__Task to carry out__: Give every entry again, exactly as it stands.

Collected data

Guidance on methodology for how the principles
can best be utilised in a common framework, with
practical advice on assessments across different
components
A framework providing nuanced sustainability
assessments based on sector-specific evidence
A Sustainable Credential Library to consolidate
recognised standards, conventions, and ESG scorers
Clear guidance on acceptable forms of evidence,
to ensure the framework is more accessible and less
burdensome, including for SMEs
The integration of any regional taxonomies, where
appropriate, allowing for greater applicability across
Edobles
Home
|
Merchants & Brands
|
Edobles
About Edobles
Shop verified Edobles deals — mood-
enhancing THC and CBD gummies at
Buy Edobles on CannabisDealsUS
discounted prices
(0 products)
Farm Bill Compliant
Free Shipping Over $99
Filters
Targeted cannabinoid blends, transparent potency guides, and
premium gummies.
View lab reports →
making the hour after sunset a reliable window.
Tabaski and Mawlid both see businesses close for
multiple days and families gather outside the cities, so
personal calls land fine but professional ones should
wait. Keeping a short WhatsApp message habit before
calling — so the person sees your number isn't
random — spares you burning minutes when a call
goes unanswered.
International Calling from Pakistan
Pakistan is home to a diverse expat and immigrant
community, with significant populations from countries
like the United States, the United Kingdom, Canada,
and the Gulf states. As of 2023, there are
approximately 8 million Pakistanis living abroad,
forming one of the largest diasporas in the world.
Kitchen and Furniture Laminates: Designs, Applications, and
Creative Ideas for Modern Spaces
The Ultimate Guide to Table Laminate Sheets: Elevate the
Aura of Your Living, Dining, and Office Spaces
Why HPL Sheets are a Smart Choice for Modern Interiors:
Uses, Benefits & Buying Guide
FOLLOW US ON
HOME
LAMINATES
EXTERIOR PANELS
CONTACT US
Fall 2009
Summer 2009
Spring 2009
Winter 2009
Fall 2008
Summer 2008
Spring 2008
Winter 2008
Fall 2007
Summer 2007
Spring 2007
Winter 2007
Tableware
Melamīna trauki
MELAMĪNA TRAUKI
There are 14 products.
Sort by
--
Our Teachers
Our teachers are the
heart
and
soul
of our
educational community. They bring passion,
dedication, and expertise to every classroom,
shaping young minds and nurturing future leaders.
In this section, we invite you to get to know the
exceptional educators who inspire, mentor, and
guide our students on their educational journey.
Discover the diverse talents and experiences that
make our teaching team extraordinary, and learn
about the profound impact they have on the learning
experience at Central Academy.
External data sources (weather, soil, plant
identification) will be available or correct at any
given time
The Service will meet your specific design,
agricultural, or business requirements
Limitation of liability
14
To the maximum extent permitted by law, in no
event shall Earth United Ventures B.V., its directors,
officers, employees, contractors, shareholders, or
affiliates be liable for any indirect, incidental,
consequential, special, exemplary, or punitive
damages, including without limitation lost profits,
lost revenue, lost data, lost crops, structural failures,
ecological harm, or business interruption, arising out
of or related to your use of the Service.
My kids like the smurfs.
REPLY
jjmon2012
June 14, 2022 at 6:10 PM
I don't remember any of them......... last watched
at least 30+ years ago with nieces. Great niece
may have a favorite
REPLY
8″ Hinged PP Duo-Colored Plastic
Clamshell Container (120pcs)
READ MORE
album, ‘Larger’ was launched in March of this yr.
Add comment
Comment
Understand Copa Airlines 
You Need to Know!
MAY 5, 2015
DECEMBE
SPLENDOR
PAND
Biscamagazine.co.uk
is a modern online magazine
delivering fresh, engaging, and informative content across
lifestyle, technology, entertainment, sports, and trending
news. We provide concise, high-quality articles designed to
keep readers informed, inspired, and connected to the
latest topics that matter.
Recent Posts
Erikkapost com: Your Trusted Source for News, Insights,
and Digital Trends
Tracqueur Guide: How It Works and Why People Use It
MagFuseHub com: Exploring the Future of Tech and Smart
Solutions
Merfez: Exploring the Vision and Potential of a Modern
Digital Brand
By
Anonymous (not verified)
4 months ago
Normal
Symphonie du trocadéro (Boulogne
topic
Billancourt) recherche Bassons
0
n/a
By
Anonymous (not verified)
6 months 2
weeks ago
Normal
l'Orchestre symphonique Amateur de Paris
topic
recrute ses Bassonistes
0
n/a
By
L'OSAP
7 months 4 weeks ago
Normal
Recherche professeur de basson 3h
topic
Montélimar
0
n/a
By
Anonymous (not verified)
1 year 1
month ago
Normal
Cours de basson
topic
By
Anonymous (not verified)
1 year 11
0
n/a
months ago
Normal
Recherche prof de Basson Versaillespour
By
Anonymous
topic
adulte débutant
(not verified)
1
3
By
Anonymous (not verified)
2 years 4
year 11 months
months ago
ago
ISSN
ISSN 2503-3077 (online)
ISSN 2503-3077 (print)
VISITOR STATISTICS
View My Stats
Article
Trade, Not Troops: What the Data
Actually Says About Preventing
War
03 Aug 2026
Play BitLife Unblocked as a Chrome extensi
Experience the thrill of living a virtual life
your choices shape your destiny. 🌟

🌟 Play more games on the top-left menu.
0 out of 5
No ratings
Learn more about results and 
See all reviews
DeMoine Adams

__Answer to this exercise__:
Guidance on methodology for how the principles
can best be utilised in a common framework, with
practical advice on assessments across different
components
A framework providing nuanced sustainability
assessments based on sector-specific evidence
A Sustainable Credential Library to consolidate
recognised standards, conventions, and ESG scorers
Clear guidance on acceptable forms of evidence,
to ensure the framework is more accessible and less
burdensome, including for SMEs
The integration of any regional taxonomies, where
appropriate, allowing for greater applicability across
Edobles
Home
|
Merchants & Brands
|
Edobles
About Edobles
Shop verified Edobles deals — mood-
enhancing THC and CBD gummies at
Buy Edobles on CannabisDealsUS
discounted prices
(0 products)
Farm Bill Compliant
Free Shipping Over $99
Filters
Targeted cannabinoid blends, transparent potency guides, and
premium gummies.
View lab reports →
making the hour after sunset a reliable window.
Tabaski and Mawlid both see businesses close for
multiple days and families gather outside the cities, so
personal calls land fine but professional ones should
wait. Keeping a short WhatsApp message habit before
calling — so the person sees your number isn't
random — spares you burning minutes when a call
goes unanswered.
International Calling from Pakistan
Pakistan is home to a diverse expat and immigrant
community, with significant populations from countries
like the United States, the United Kingdom, Canada,
and the Gulf states. As of 2023, there are
approximately 8 million Pakistanis living abroad,
forming one of the largest diasporas in the world.
Kitchen and Furniture Laminates: Designs, Applications, and
Creative Ideas for Modern Spaces
The Ultimate Guide to Table Laminate Sheets: Elevate the
Aura of Your Living, Dining, and Office Spaces
Why HPL Sheets are a Smart Choice for Modern Interiors:
Uses, Benefits & Buying Guide
FOLLOW US ON
HOME
LAMINATES
EXTERIOR PANELS
CONTACT US
Fall 2009
Summer 2009
Spring 2009
Winter 2009
Fall 2008
Summer 2008
Spring 2008
Winter 2008
Fall 2007
Summer 2007
Spring 2007
Winter 2007
Tableware
Melamīna trauki
MELAMĪNA TRAUKI
There are 14 products.
Sort by
--
Our Teachers
Our teachers are the
heart
and
soul
of our
educational community. They bring passion,
dedication, and expertise to every classroom,
shaping young minds and nurturing future leaders.
In this section, we invite you to get to know the
exceptional educators who inspire, mentor, and
guide our students on their educational journey.
Discover the diverse talents and experiences that
make our teaching team extraordinary, and learn
about the profound impact they have on the learning
experience at Central Academy.
External data sources (weather, soil, plant
identification) will be available or correct at any
given time
The Service will meet your specific design,
agricultural, or business requirements
Limitation of liability
14
To the maximum extent permitted by law, in no
event shall Earth United Ventures B.V., its directors,
officers, employees, contractors, shareholders, or
affiliates be liable for any indirect, incidental,
consequential, special, exemplary, or punitive
damages, including without limitation lost profits,
lost revenue, lost data, lost crops, structural failures,
ecological harm, or business interruption, arising out
of or related to your use of the Service.
My kids like the smurfs.
REPLY
jjmon2012
June 14, 2022 at 6:10 PM
I don't remember any of them......... last watched
at least 30+ years ago with nieces. Great niece
may have a favorite
REPLY
8″ Hinged PP Duo-Colored Plastic
Clamshell Container (120pcs)
READ MORE
album, ‘Larger’ was launched in March of this yr.
Add comment
Comment
Understand Copa Airlines 
You Need to Know!
MAY 5, 2015
DECEMBE
SPLENDOR
PAND
Biscamagazine.co.uk
is a modern online magazine
delivering fresh, engaging, and informative content across
lifestyle, technology, entertainment, sports, and trending
news. We provide concise, high-quality articles designed to
keep readers informed, inspired, and connected to the
latest topics that matter.
Recent Posts
Erikkapost com: Your Trusted Source for News, Insights,
and Digital Trends
Tracqueur Guide: How It Works and Why People Use It
MagFuseHub com: Exploring the Future of Tech and Smart
Solutions
Merfez: Exploring the Vision and Potential of a Modern
Digital Brand
By
Anonymous (not verified)
4 months ago
Normal
Symphonie du trocadéro (Boulogne
topic
Billancourt) recherche Bassons
0
n/a
By
Anonymous (not verified)
6 months 2
weeks ago
Normal
l'Orchestre symphonique Amateur de Paris
topic
recrute ses Bassonistes
0
n/a
By
L'OSAP
7 months 4 weeks ago
Normal
Recherche professeur de basson 3h
topic
Montélimar
0
n/a
By
Anonymous (not verified)
1 year 1
month ago
Normal
Cours de basson
topic
By
Anonymous (not verified)
1 year 11
0
n/a
months ago
Normal
Recherche prof de Basson Versaillespour
By
Anonymous
topic
adulte débutant
(not verified)
1
3
By
Anonymous (not verified)
2 years 4
year 11 months
months ago
ago
ISSN
ISSN 2503-3077 (online)
ISSN 2503-3077 (print)
VISITOR STATISTICS
View My Stats
Article
Trade, Not Troops: What the Data
Actually Says About Preventing
War
03 Aug 2026
Play BitLife Unblocked as a Chrome extensi
Experience the thrill of living a virtual life
your choices shape your destiny. 🌟

🌟 Play more games on the top-left menu.
0 out of 5
No ratings
Learn more about results and 
See all reviews
DeMoine Adams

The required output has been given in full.